:: What you need to do ::
Write out the full set of records exactly. Any pictures in them do not belong in the copy.

Document structure recognition data:
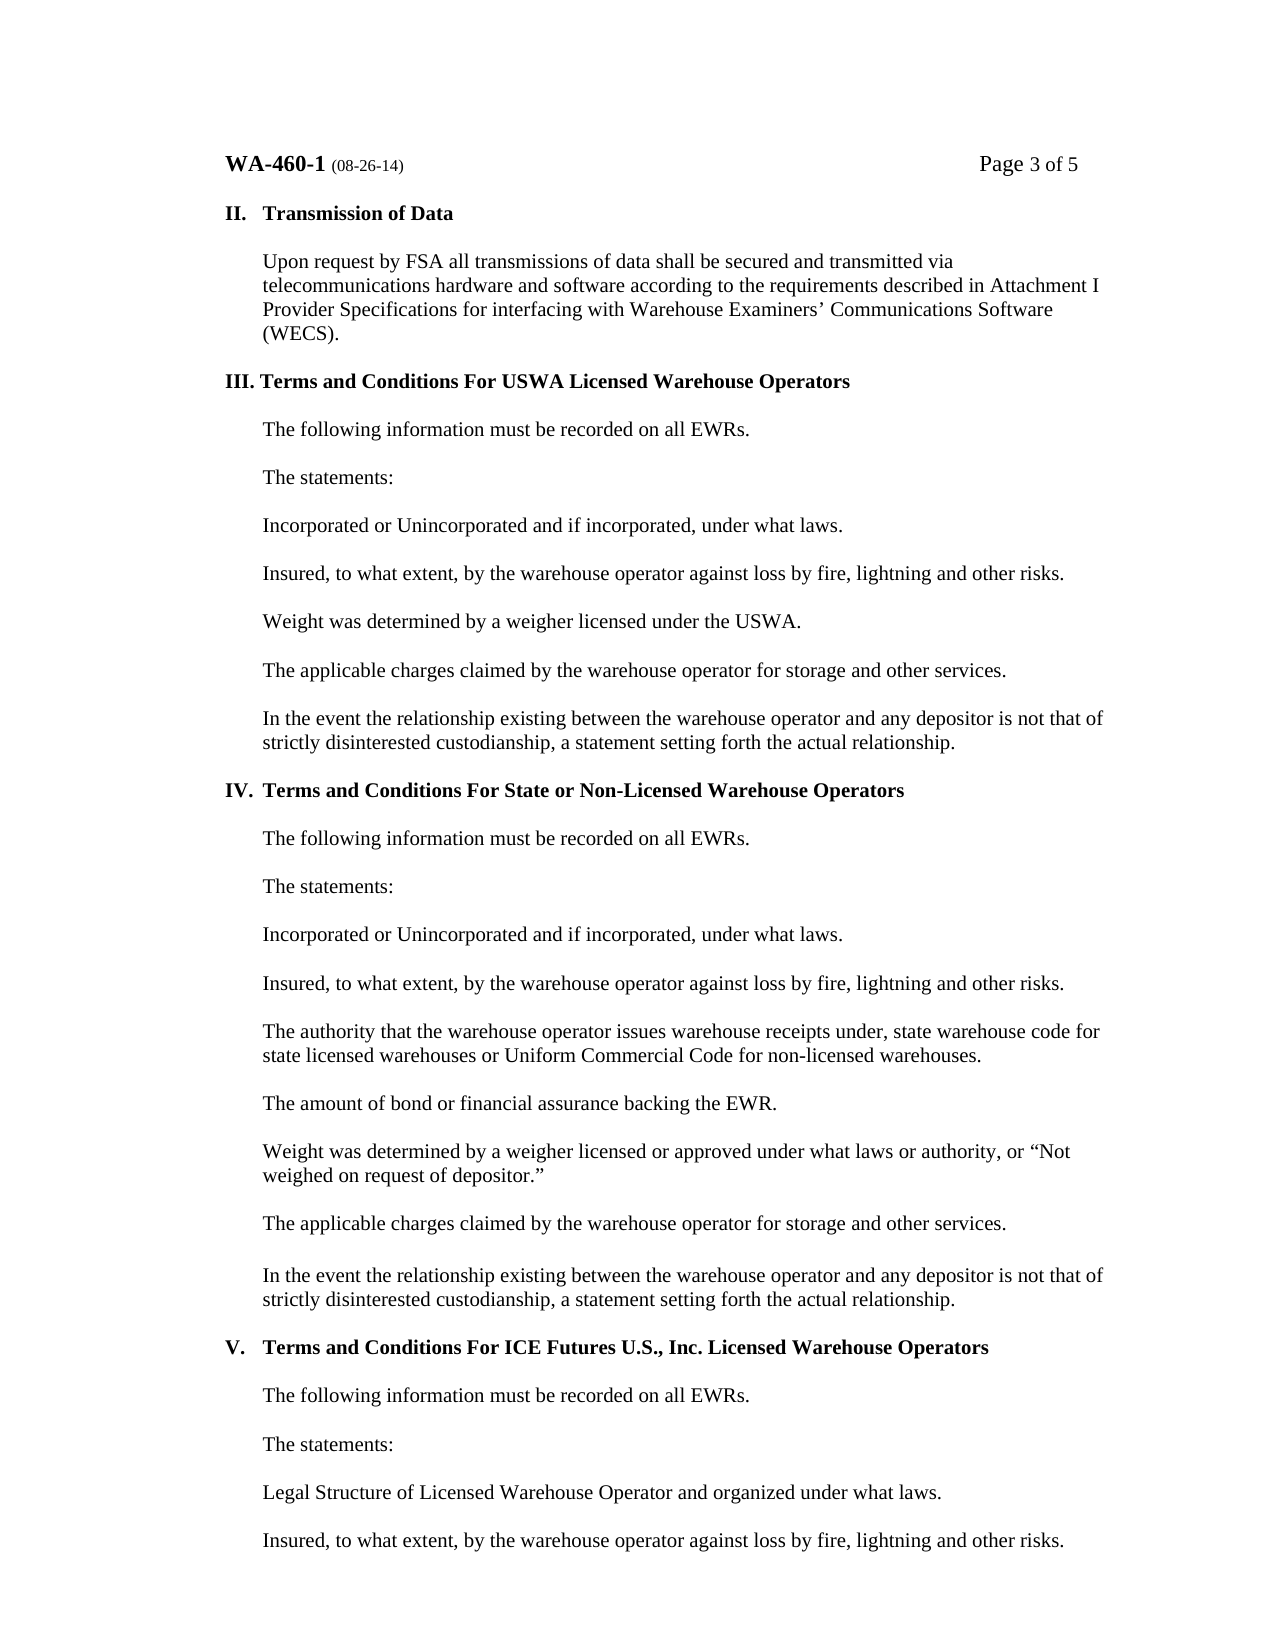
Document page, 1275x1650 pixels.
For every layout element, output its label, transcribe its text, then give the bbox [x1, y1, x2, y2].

text The applicable charges claimed by the warehouse operator for storage and other services. [225, 658, 1125, 682]
text II. Transmission of Data [225, 200, 1125, 224]
text Weight was determined by a weigher licensed or approved under what laws or authority, or “Not [225, 1139, 1125, 1163]
text Insured, to what extent, by the warehouse operator against loss by fire, lightning and other risks. [225, 561, 1125, 585]
text Incorporated or Unincorporated and if incorporated, under what laws. [225, 922, 1125, 946]
text The following information must be recorded on all EWRs. [225, 417, 1125, 441]
text Weight was determined by a weigher licensed under the USWA. [225, 609, 1125, 633]
text The authority that the warehouse operator issues warehouse receipts under, state warehouse code for [225, 1018, 1125, 1043]
text V. Terms and Conditions For ICE Futures U.S., Inc. Licensed Warehouse Operators [225, 1335, 1125, 1359]
text Provider Specifications for interfacing with Warehouse Examiners’ Communications Software [225, 297, 1125, 321]
text (WECS). [225, 321, 1125, 345]
text The following information must be recorded on all EWRs. [225, 826, 1125, 850]
text Incorporated or Unincorporated and if incorporated, under what laws. [225, 513, 1125, 537]
text In the event the relationship existing between the warehouse operator and any depositor is not that of [225, 1263, 1125, 1287]
text weighed on request of depositor.” [225, 1163, 1125, 1187]
text Insured, to what extent, by the warehouse operator against loss by fire, lightning and other risks. [225, 970, 1125, 994]
text The following information must be recorded on all EWRs. [225, 1383, 1125, 1407]
text The statements: [225, 874, 1125, 898]
text The applicable charges claimed by the warehouse operator for storage and other services. [225, 1211, 1125, 1235]
text Legal Structure of Licensed Warehouse Operator and organized under what laws. [225, 1480, 1125, 1504]
text strictly disinterested custodianship, a statement setting forth the actual relationship. [225, 1287, 1125, 1311]
text state licensed warehouses or Uniform Commercial Code for non-licensed warehouses. [225, 1043, 1125, 1067]
text Insured, to what extent, by the warehouse operator against loss by fire, lightning and other risks. [225, 1528, 1125, 1552]
text The amount of bond or financial assurance backing the EWR. [225, 1091, 1125, 1115]
text The statements: [225, 1432, 1125, 1456]
text telecommunications hardware and software according to the requirements described in Attachment I [225, 273, 1125, 297]
text In the event the relationship existing between the warehouse operator and any depositor is not that of [225, 706, 1125, 730]
text Upon request by FSA all transmissions of data shall be secured and transmitted via [225, 248, 1125, 273]
text IV. Terms and Conditions For State or Non-Licensed Warehouse Operators [225, 778, 1125, 802]
text WA-460-1 (08-26-14) Page 3 of 5 [225, 150, 1125, 176]
text III. Terms and Conditions For USWA Licensed Warehouse Operators [225, 369, 1125, 393]
text strictly disinterested custodianship, a statement setting forth the actual relationship. [225, 730, 1125, 754]
text The statements: [225, 465, 1125, 489]
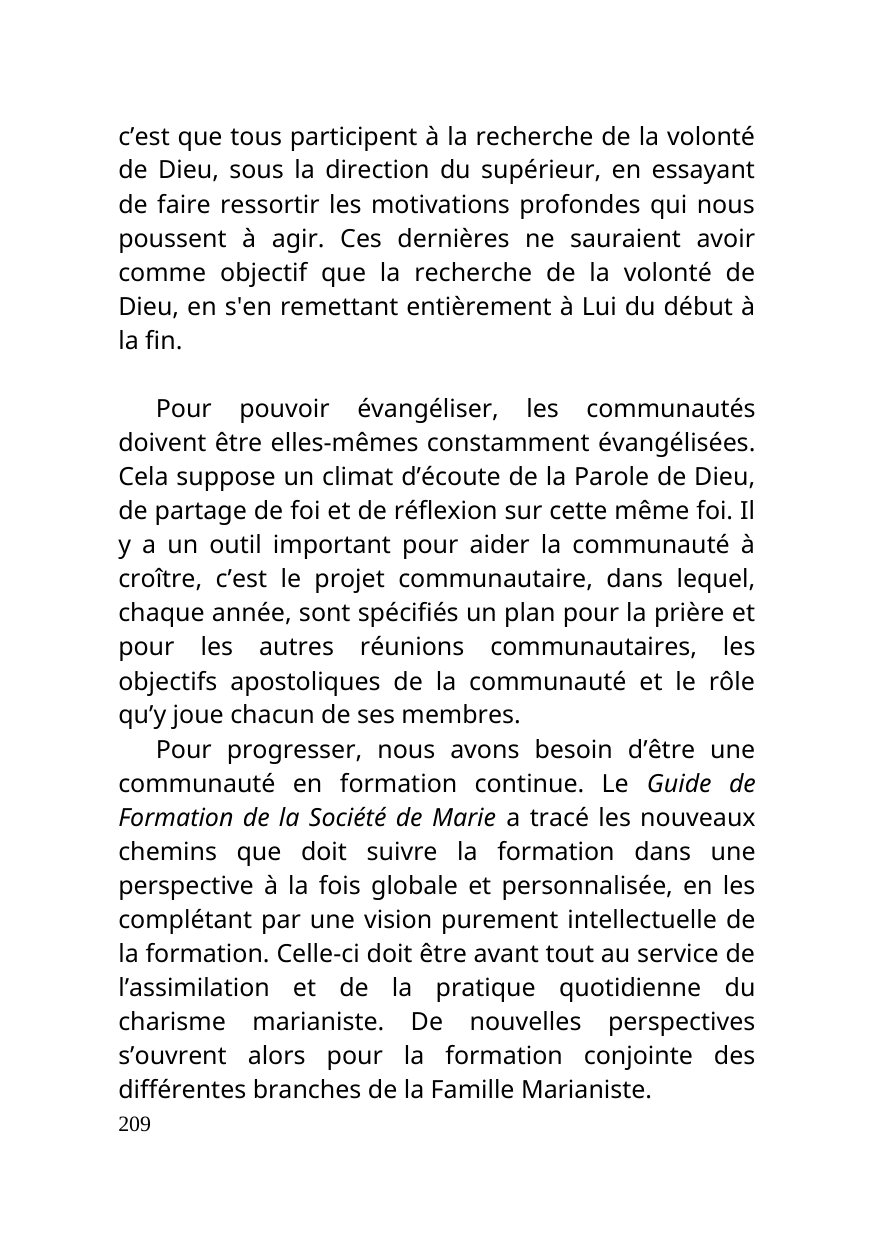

:: Written reply ::
Document page, 1275x1650 pixels.
For every layout element, output its label, transcribe its text, then give the bbox [x1, y1, x2, y2].

text The applicable charges claimed by the warehouse operator for storage and other services. [225, 658, 1125, 682]
text II. Transmission of Data [225, 200, 1125, 224]
text Weight was determined by a weigher licensed or approved under what laws or authority, or “Not [225, 1139, 1125, 1163]
text Insured, to what extent, by the warehouse operator against loss by fire, lightning and other risks. [225, 561, 1125, 585]
text Incorporated or Unincorporated and if incorporated, under what laws. [225, 922, 1125, 946]
text The following information must be recorded on all EWRs. [225, 417, 1125, 441]
text Weight was determined by a weigher licensed under the USWA. [225, 609, 1125, 633]
text The authority that the warehouse operator issues warehouse receipts under, state warehouse code for [225, 1018, 1125, 1043]
text V. Terms and Conditions For ICE Futures U.S., Inc. Licensed Warehouse Operators [225, 1335, 1125, 1359]
text Provider Specifications for interfacing with Warehouse Examiners’ Communications Software [225, 297, 1125, 321]
text (WECS). [225, 321, 1125, 345]
text The following information must be recorded on all EWRs. [225, 826, 1125, 850]
text Incorporated or Unincorporated and if incorporated, under what laws. [225, 513, 1125, 537]
text In the event the relationship existing between the warehouse operator and any depositor is not that of [225, 1263, 1125, 1287]
text weighed on request of depositor.” [225, 1163, 1125, 1187]
text Insured, to what extent, by the warehouse operator against loss by fire, lightning and other risks. [225, 970, 1125, 994]
text The following information must be recorded on all EWRs. [225, 1383, 1125, 1407]
text The statements: [225, 874, 1125, 898]
text The applicable charges claimed by the warehouse operator for storage and other services. [225, 1211, 1125, 1235]
text Legal Structure of Licensed Warehouse Operator and organized under what laws. [225, 1480, 1125, 1504]
text strictly disinterested custodianship, a statement setting forth the actual relationship. [225, 1287, 1125, 1311]
text state licensed warehouses or Uniform Commercial Code for non-licensed warehouses. [225, 1043, 1125, 1067]
text Insured, to what extent, by the warehouse operator against loss by fire, lightning and other risks. [225, 1528, 1125, 1552]
text The amount of bond or financial assurance backing the EWR. [225, 1091, 1125, 1115]
text The statements: [225, 1432, 1125, 1456]
text telecommunications hardware and software according to the requirements described in Attachment I [225, 273, 1125, 297]
text In the event the relationship existing between the warehouse operator and any depositor is not that of [225, 706, 1125, 730]
text Upon request by FSA all transmissions of data shall be secured and transmitted via [225, 248, 1125, 273]
text IV. Terms and Conditions For State or Non-Licensed Warehouse Operators [225, 778, 1125, 802]
text WA-460-1 (08-26-14) Page 3 of 5 [225, 150, 1125, 176]
text III. Terms and Conditions For USWA Licensed Warehouse Operators [225, 369, 1125, 393]
text strictly disinterested custodianship, a statement setting forth the actual relationship. [225, 730, 1125, 754]
text The statements: [225, 465, 1125, 489]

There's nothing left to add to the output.